5. Yes, I have changed the code accordingly.
This is the code which i tried to run, But its only showing the addition of first element of an array.

#include
#include
#include
#include
#define N 40

__global__ void add(float *a, float *b, float *c){
int i= theraIdx.x+blockIdx.x*blockdim;
if(N<40)

c[i] = b[i] + a[i];
}

extern "C" void gpuadd(float *a, float *b, float *c){
float *da, *db, *dc;

cudaMalloc( (void**)&da, N*sizeof(float) );
cudaMalloc( (void**)&db, N*sizeof(float) );
cudaMalloc( (void**)&dc, N*sizeof(float) );

cudaMemcpy( da, a, N*sizeof(float), cudaMemcpyHostToDevice);
cudaMemcpy( db, b, N*sizeof(float), cudaMemcpyHostToDevice);

cudaMemcpy(c, dc, N*sizeof(float), cudaMemcpyDeviceToHost);

cudaFree(da);
cudaFree(db);
cudaFree(dc);

for(int i=0;i<N;i++)
{
Rprintf("%.0f + %.0f = %.0f\n", a[i], b[i], c[i]);
}
}

6. Ok, i got the vector addition of an array.. but now i want to store the addition result in R, but it is showing only the last element..

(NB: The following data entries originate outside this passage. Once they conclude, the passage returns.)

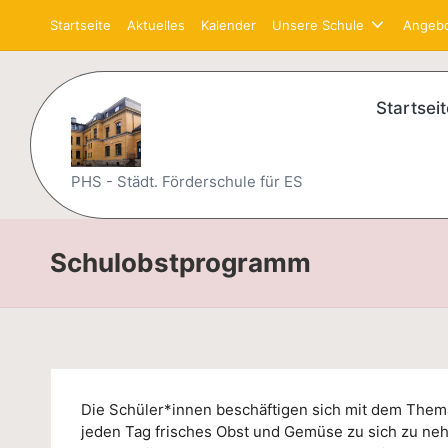
Startseite
Aktuelles
Kalender
Unsere Schule
Angeb
Skip
to
content
Startseit
P
PHS - Städt. Förderschule für ES
et
Schulobstprogramm
er
-
H
är
Die Schüler*innen beschäftigen sich mit dem Them
jeden Tag frisches Obst und Gemüse zu sich zu neh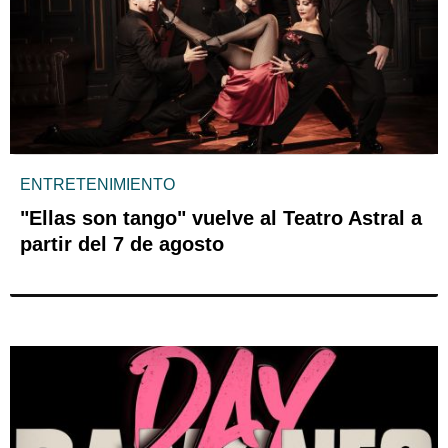
ENTRETENIMIENTO
"Ellas son tango" vuelve al Teatro Astral a
partir del 7 de agosto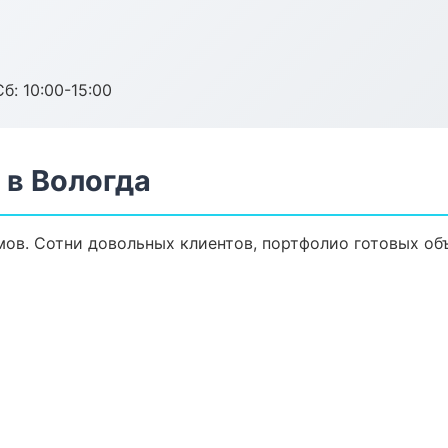
б: 10:00-15:00
 в Вологда
мов. Сотни довольных клиентов, портфолио готовых об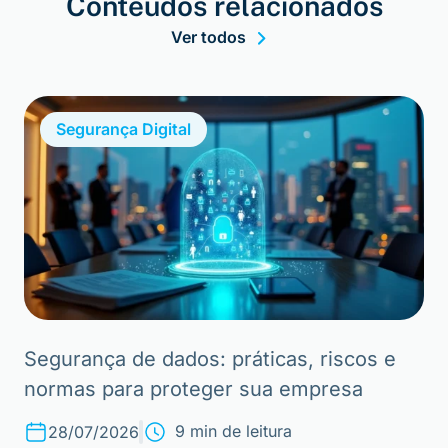
Conteúdos relacionados
Ver todos
Segurança Digital
Segurança de dados: práticas, riscos e
normas para proteger sua empresa
9 min de leitura
28/07/2026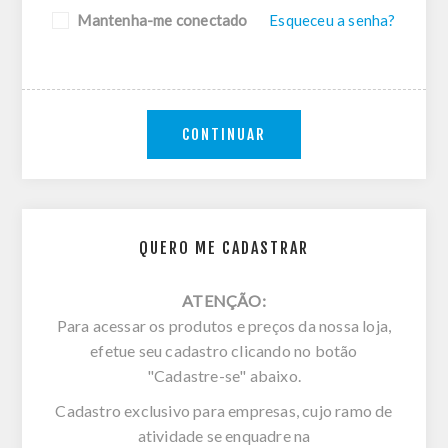
Mantenha-me conectado
Esqueceu a senha?
CONTINUAR
QUERO ME CADASTRAR
ATENÇÃO:
Para acessar os produtos e preços da nossa loja,
efetue seu cadastro clicando no botão
"Cadastre-se" abaixo.
Cadastro exclusivo para empresas, cujo ramo de
atividade se enquadre na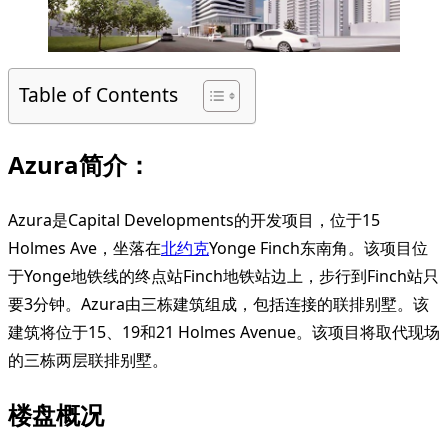
Table of Contents
Azura
简介：
Azura是Capital Developments的开发项目，位于15
Holmes Ave，坐落在
北约克
Yonge Finch东南角。该项目位
于Yonge地铁线的终点站Finch地铁站边上，步行到Finch站只
要3分钟。Azura由三栋建筑组成，包括连接的联排别墅。该
建筑将位于15、19和21 Holmes Avenue。该项目将取代现场
的三栋两层联排别墅。
楼盘概况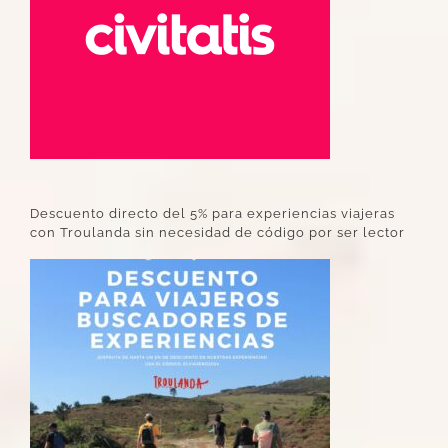
Descuento directo del 5% para experiencias viajeras
con Troulanda sin necesidad de código por ser lector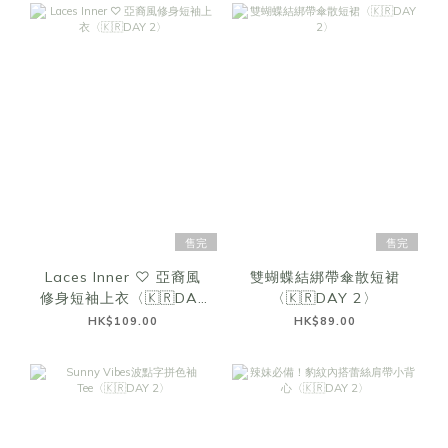
售完
售完
Laces Inner ♡ 亞裔風
雙蝴蝶結綁帶傘散短裙
修身短袖上衣〈🇰🇷DAY
〈🇰🇷DAY 2〉
2〉
HK$109.00
HK$89.00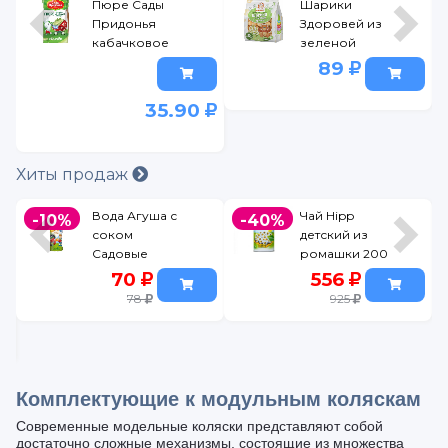
Пюре Сады
Шарики
Придонья
Здоровей из
кабачковое
зеленой
125 г
гречки без
89
сахара 30 г
35.90
Хиты продаж
Вода Агуша с
Чай Hipp
-10%
-40%
соком
детский из
Садовые
ромашки 200
ягоды 300 мл
г
70
556
78
925
5
Комплектующие к модульным коляскам
Современные модельные коляски представляют собой
достаточно сложные механизмы, состоящие из множества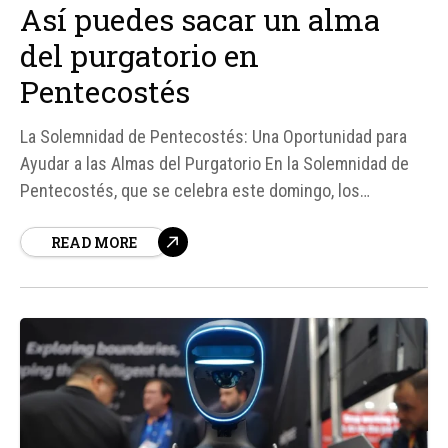
Así puedes sacar un alma
del purgatorio en
Pentecostés
La Solemnidad de Pentecostés: Una Oportunidad para
Ayudar a las Almas del Purgatorio En la Solemnidad de
Pentecostés, que se celebra este domingo, los
católicos tienen la posibilidad de obtener una
READ MORE
indulgencia plenaria, tanto para ellos mismos como para
un alma del Purgatorio. Según el Catecismo de la Iglesia
Católica, el Purgatorio...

7. I am using your above mentioned code, can you suggest R code to store vector addition result in R.

• The line c <- single(1) needs to be changed to c <- single(n) where n is the number of elements of your vector/matrix. E.g. if you have a 10x20 matrix, n=200. For a vector (or single dimensional array), that's all you need to do. For multidimensional arrays, e.g. a matrix, you might want to convert the vector to the matrix or array type in R. Be careful that you identify to rows and columns correctly. Experiment a bit to see how this works.

• Sorry, I don’t have any experience using CUDA C on windows. My approach in that situation would be to dual boot and do everything on linux.